_ABOUT THIS TASK_
Every line of the material is to be transcribed verbatim, with images omitted.

_SUPPLIED INFORMATION_

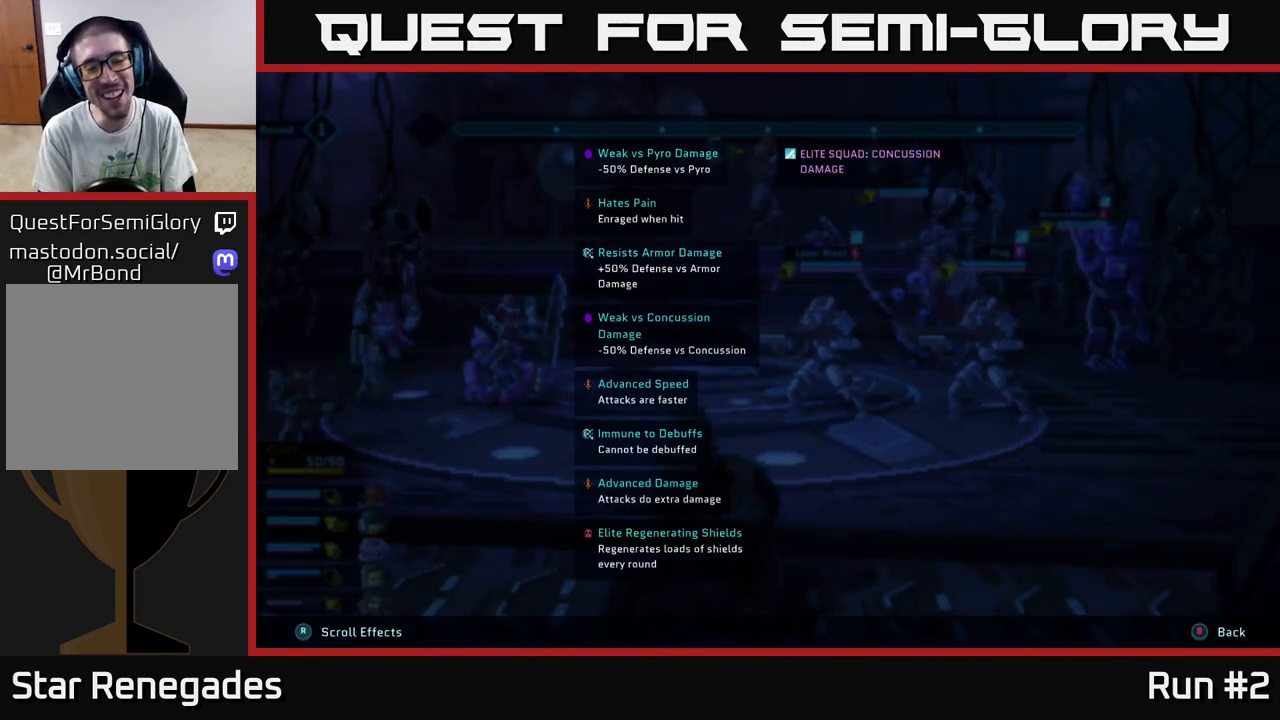
{"buttons": ["L2", "R2"], "left_stick": "center", "right_stick": "center", "events": []}
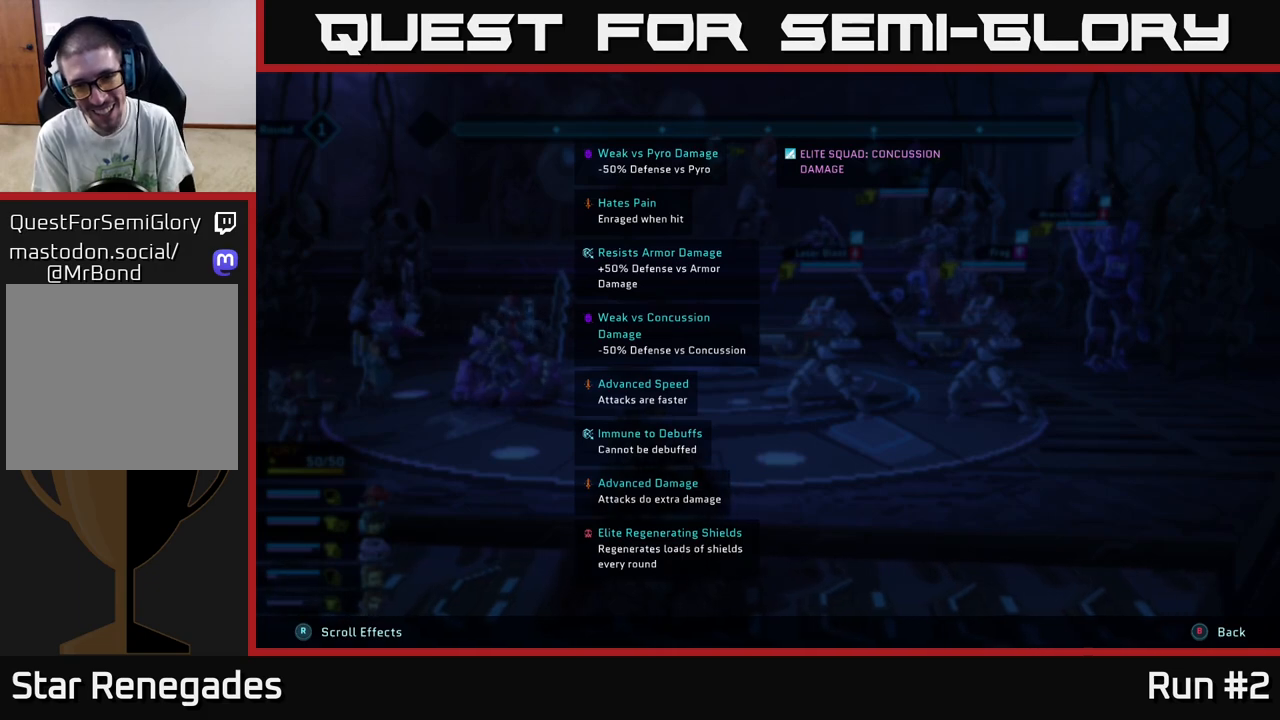
{"buttons": ["L2", "R2"], "left_stick": "center", "right_stick": "center", "events": []}
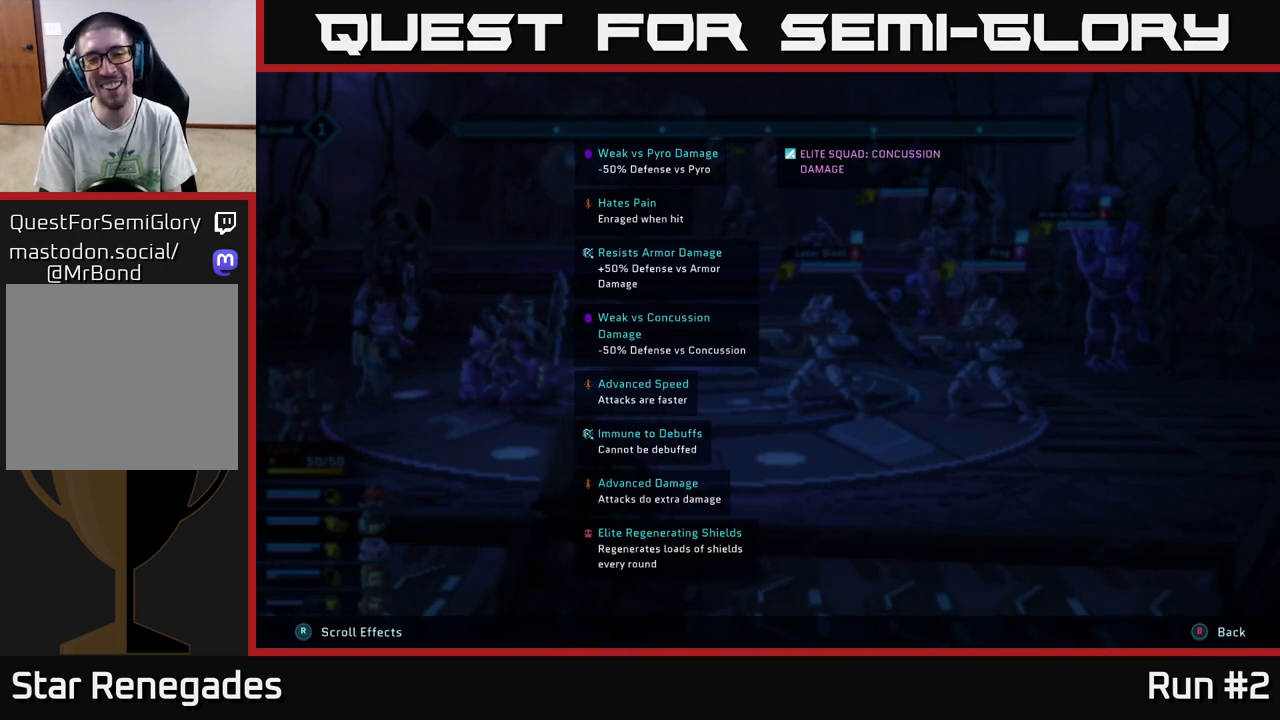
{"buttons": ["L2", "R2"], "left_stick": "center", "right_stick": "center", "events": []}
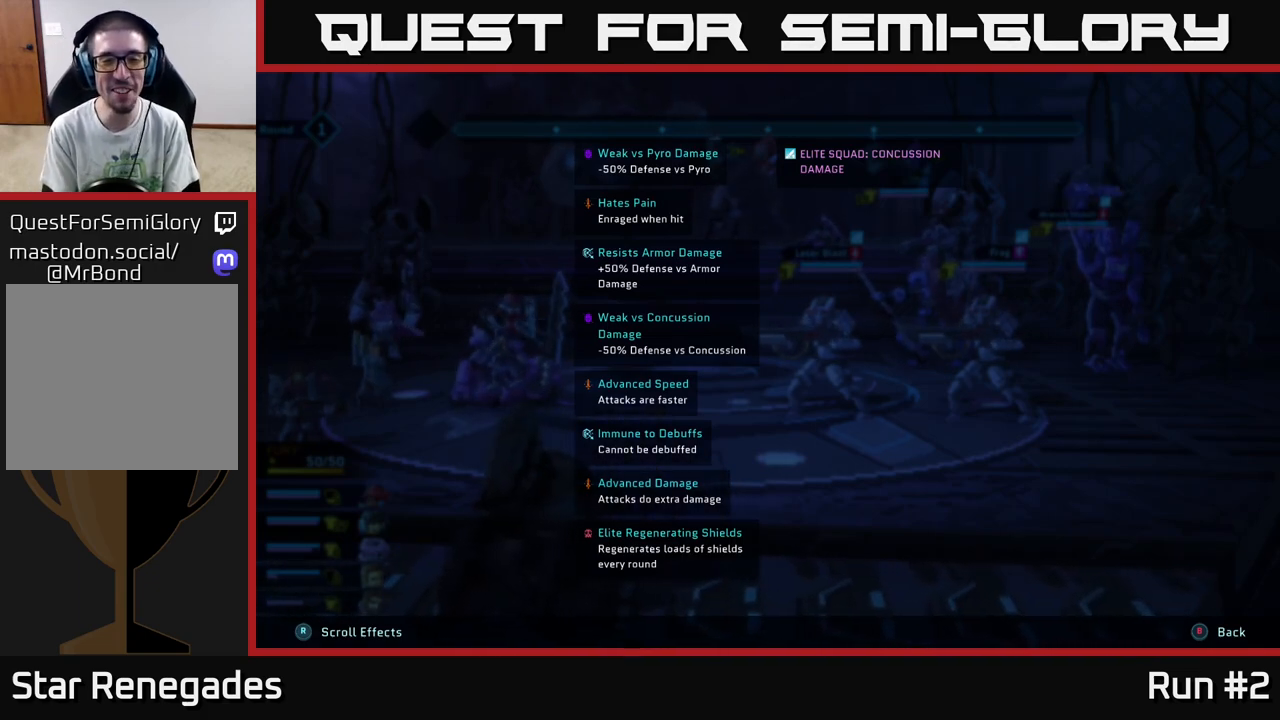
{"buttons": ["L2", "R2"], "left_stick": "center", "right_stick": "center", "events": []}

_PROBLEM SOLUTION_
{"buttons": ["L2", "R2"], "left_stick": "center", "right_stick": "center", "events": []}
{"buttons": ["L2", "R2"], "left_stick": "center", "right_stick": "center", "events": []}
{"buttons": ["L2", "R2"], "left_stick": "center", "right_stick": "center", "events": []}
{"buttons": ["L2", "R2"], "left_stick": "center", "right_stick": "center", "events": []}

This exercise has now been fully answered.